*SOURCE DATA*
+ + + + +

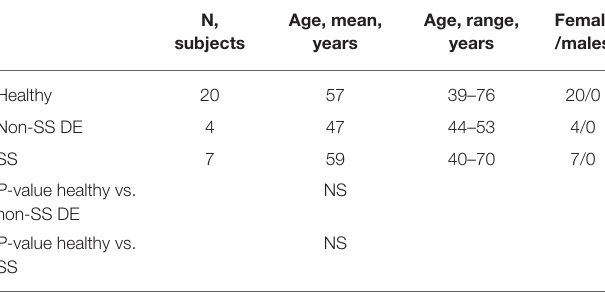
TABLE 1 | Demographic characteristics of study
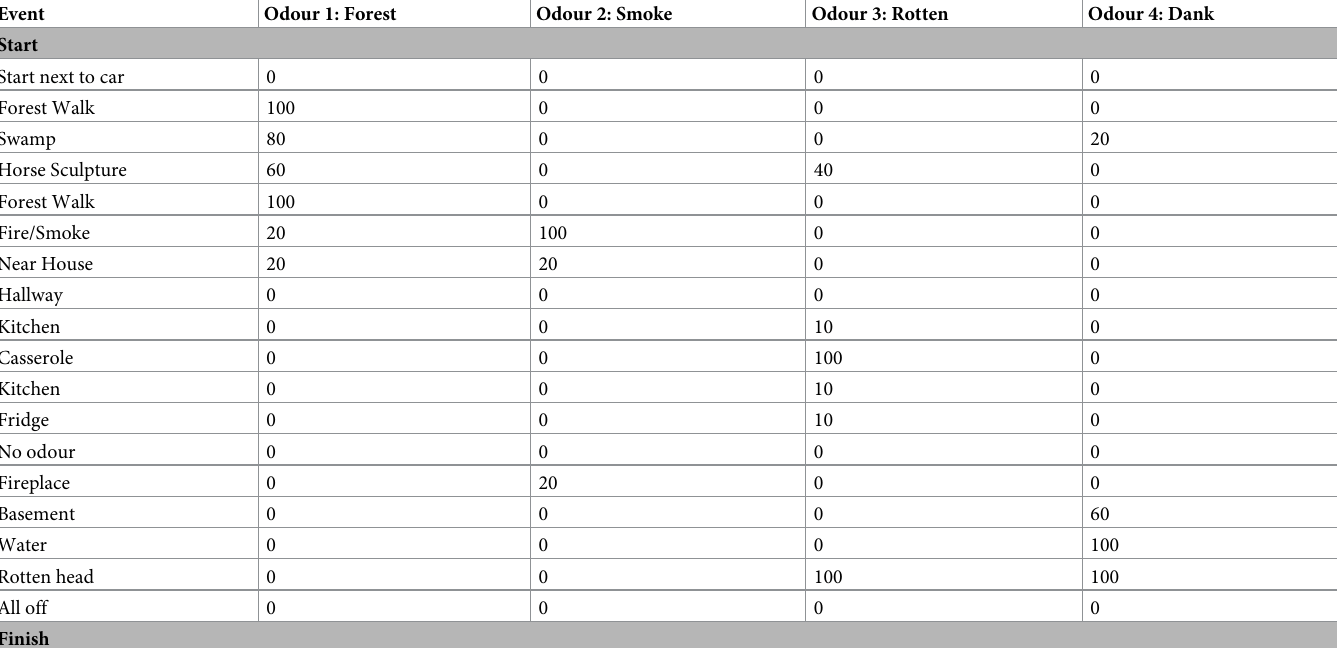
Table 2. List of the gameplay events and the percentage of each odour mixed together and delivered to the participant a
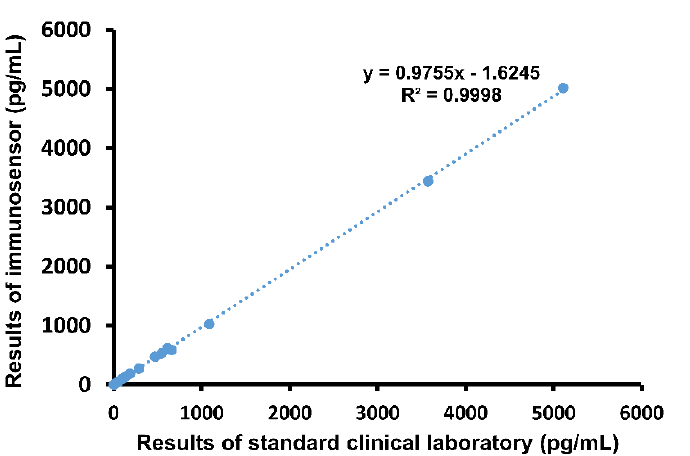
Figure 3. Comparison of immunosensor detection method to standard clinical laboratory detection method in human blood method in human blood samples.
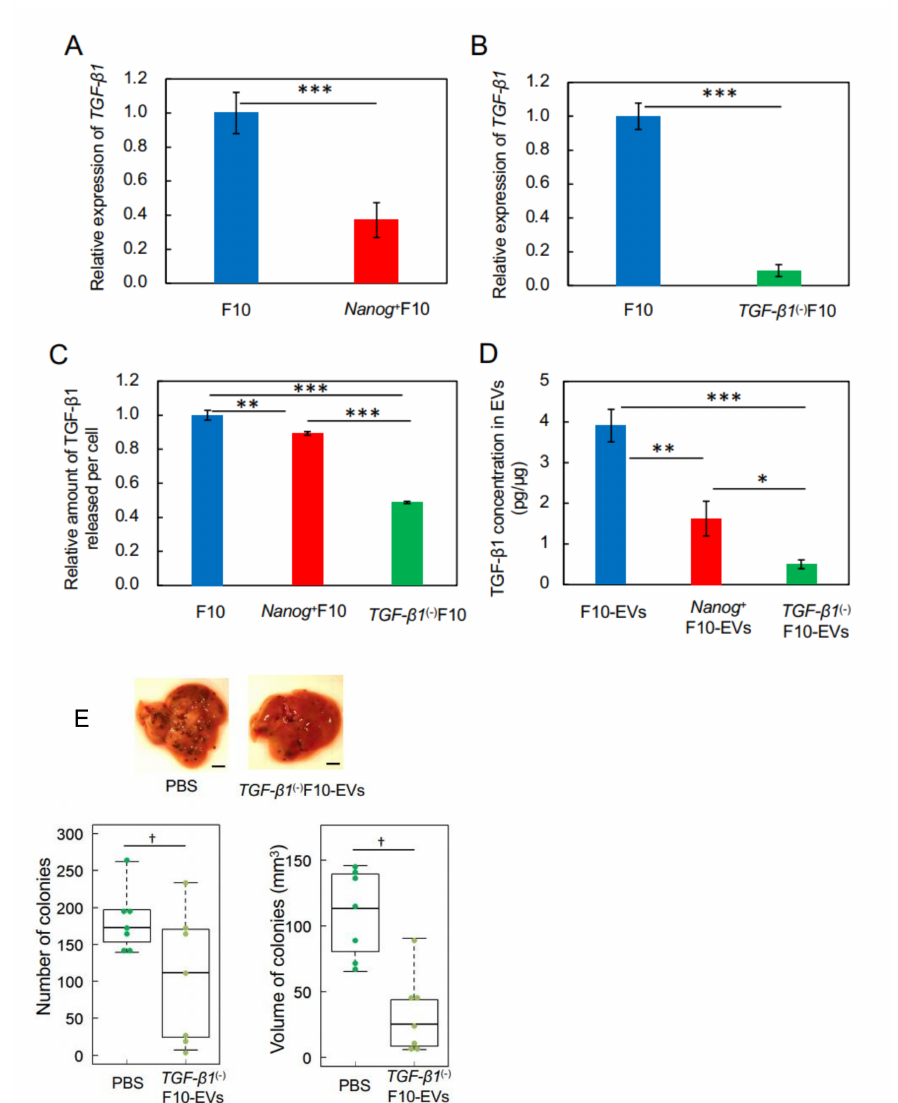
Figure 3. Effects of pre-administration of TGF- β 1 (-)F10-EVs on metastatic potential. ( A , B ) Decrease of TGF- β 1 expression in Nanog + F10 cells and in TGF- β 1 (-)F10 cells, respectively, analyzed by quantitative RT-PCR and shown as the relative values to that in F10 cells. mean ± SD, for n = 3. ( C ) The amount of TGF- β 1 protein released into the culture medium from Nanog + F10 cells and TGF- β 1 (-)F10 cells, respectively, analyzed by ELISA and shown as the value per cell that was counted immediately after collecting the culture medium. Results are shown as the relative values to that from F10 cells. mean ± SD, for n = 3. ( D ) TGF- β 1 concentrations in EVs analyzed by ELISA. mean ± SD, for n = 3. ( E ) Effects on the images, number, and volume of metastatic colonies after injection of TGF- β 1 (-)F10 cells. Scale bar, 5 mm; n = 7. ***: p < 0.001, **: p < 0.01, *: p < 0.05, †: p <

+ + + + +

*WORK TO COMPLETE*
Word for word, retype the material above without its pictures.

*REPLY TO THE TASK*
TABLE 1 | Demographic characteristics of study
Table 2. List of the gameplay events and the percentage of each odour mixed together and delivered to the participant a
Figure 3. Comparison of immunosensor detection method to standard clinical laboratory detection method in human blood method in human blood samples.
Figure 3. Effects of pre-administration of TGF- β 1 (-)F10-EVs on metastatic potential. ( A , B ) Decrease of TGF- β 1 expression in Nanog + F10 cells and in TGF- β 1 (-)F10 cells, respectively, analyzed by quantitative RT-PCR and shown as the relative values to that in F10 cells. mean ± SD, for n = 3. ( C ) The amount of TGF- β 1 protein released into the culture medium from Nanog + F10 cells and TGF- β 1 (-)F10 cells, respectively, analyzed by ELISA and shown as the value per cell that was counted immediately after collecting the culture medium. Results are shown as the relative values to that from F10 cells. mean ± SD, for n = 3. ( D ) TGF- β 1 concentrations in EVs analyzed by ELISA. mean ± SD, for n = 3. ( E ) Effects on the images, number, and volume of metastatic colonies after injection of TGF- β 1 (-)F10 cells. Scale bar, 5 mm; n = 7. ***: p < 0.001, **: p < 0.01, *: p < 0.05, †: p <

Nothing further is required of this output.